Brief 1
Using the Vikings game report, decide whether each statement agrees with it: (a) the Vikings beat the Raiders 3-0, (b) Mullens completed every pass he threw, (c) the winning field goal covered 36 yards. Answer yes or no for each and quote the deciding words.
Brief 2
Carry on the Vikings game report from its final sentence.

It was deep, down the middle, slightly touched by a Raiders defender but nevertheless caught by T.J. Hockenson for a gain of 26 yards.

"I'm sure you can attest the tipped ball a little bit to beginner's luck," Mullens said. "But at the same time, just ready to play. It was exciting. I was glad to start off, I think the first play, with the pass. If you are going to go in [the game], you might as well go in."

It was the Vikings' longest offensive play of the game, a shot of adrenaline that was needed to revive an inept offense that was pulling the Purple to a third consecutive defeat.

Mullens was their lifeline on Sunday in a 3-0 victory over the Raiders — the first 3-0 game in the NFL since 2007 — that made retinas ache for all who watched Joshua Dobbs over the previous three and a half quarters. The Vikings have scored just one touchdown over their past two games; their offense needs to be seriously re-examined. Fortunately, their defense has not allowed a touchdown in their past two games.

At 7-6, the Vikings remain on track to reach the postseason as a wild card, but they were nearly derailed on Sunday because of their inability to find the end zone. When Mullens entered with 9 minutes, 10 seconds to play in the game, the many Vikings fans in attendance roared like Bono was taking the stage for a U2 concert at the Sphere across town.

Perhaps Mullens got the offense back on track. He reminded all of us that Hockenson and Jordan Addison were still on the field as he found them for nice gains. Mullens was 9-of-13 for 83 yards in that 9:10 and put the Vikings in position for Greg Joseph's winning 36-yard field goal with 1:57 to play.

Either Vikings coach Kevin O'Connell was a genius for waiting until the right moment to replace Dobbs with Mullens, or he gave too much leash to Dobbs. If you ask me, it's more the latter. There were thousands of people going all in at the various Las Vegas casinos. Why wait?

Records provided

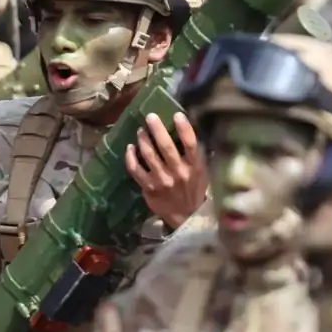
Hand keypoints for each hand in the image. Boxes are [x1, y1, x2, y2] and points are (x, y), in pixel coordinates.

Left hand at [126, 113, 206, 230]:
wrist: (185, 216)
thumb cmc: (194, 189)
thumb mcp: (201, 172)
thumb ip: (195, 154)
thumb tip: (188, 130)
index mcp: (194, 167)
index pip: (190, 144)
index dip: (184, 128)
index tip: (177, 114)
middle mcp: (178, 173)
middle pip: (166, 147)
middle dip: (157, 129)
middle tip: (150, 116)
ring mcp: (162, 181)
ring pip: (149, 155)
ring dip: (143, 140)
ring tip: (141, 131)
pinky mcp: (148, 188)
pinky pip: (135, 169)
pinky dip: (130, 157)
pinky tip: (130, 148)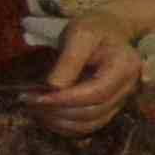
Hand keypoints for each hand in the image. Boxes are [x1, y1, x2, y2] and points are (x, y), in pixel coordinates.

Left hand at [25, 4, 146, 136]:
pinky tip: (46, 115)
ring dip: (59, 122)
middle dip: (58, 111)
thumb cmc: (94, 28)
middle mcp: (127, 88)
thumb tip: (53, 87)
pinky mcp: (109, 109)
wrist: (110, 30)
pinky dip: (65, 126)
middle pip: (93, 112)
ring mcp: (119, 101)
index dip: (66, 99)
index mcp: (124, 67)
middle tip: (28, 102)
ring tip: (34, 108)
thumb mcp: (80, 34)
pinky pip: (87, 126)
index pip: (96, 92)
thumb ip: (69, 59)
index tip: (37, 98)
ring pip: (90, 124)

Result 1
(a) Yes: "Mullens was their lifeline on Sunday in a 3-0 victory over the Raiders."
(b) No: "Mullens was 9-of-13 for 83 yards in that 9:10."
(c) Yes: "Greg Joseph's winning 36-yard field goal with 1:57 to play."

Result 2
The "Where is Nick?" watch began in the second quarter after Dobbs went three-and-out for the third consecutive possession.

It was clear by then that the extra credit work Dobbs did during the bye week to improve his command of the offense — or his ability to execute the offense — did not yield the desired effects.

Then we reached halftime with the score tied at 0-0. Both Vikings fans and Raiders fans booed their teams as time wound down. It was a rare moment of unity between the Purple and the Silver and Black.

We had all discovered what it's like to cover Iowa football. Only worse, as Aidan O'Connell struggled to move the Raiders offense as well.

Surely Kevin O'Connell would make the call to the bullpen before the start of the third quarter. Mullens wasn't quite ready for action for the Nov. 27 game against the Bears, when Dobbs threw four interceptions, but he was ready if needed on Sunday. And he was needed.

At halftime, Dobbs was 5-for-11 for 40 yards for a 55.1 passer rating. He had been sacked four times for 37 yards, partially because of his indecisiveness in the pocket. It didn't help that Justin Jefferson left the game after taking a hard hit in the second quarter, and right tackle Brian O'Neill left a little later with a twisted ankle. But the offense wasn't working with Dobbs under center. Mullens made it work once he entered the game.

O'Connell said after the game that he will wait to name a starting quarterback for Saturday's game against Cincinnati. It's hard to imagine it will be anyone other than Mullens. The only reason Dobbs might be considered is because the Vikings offensive line is battered and KOC might utilize Dobbs' ability to escape danger.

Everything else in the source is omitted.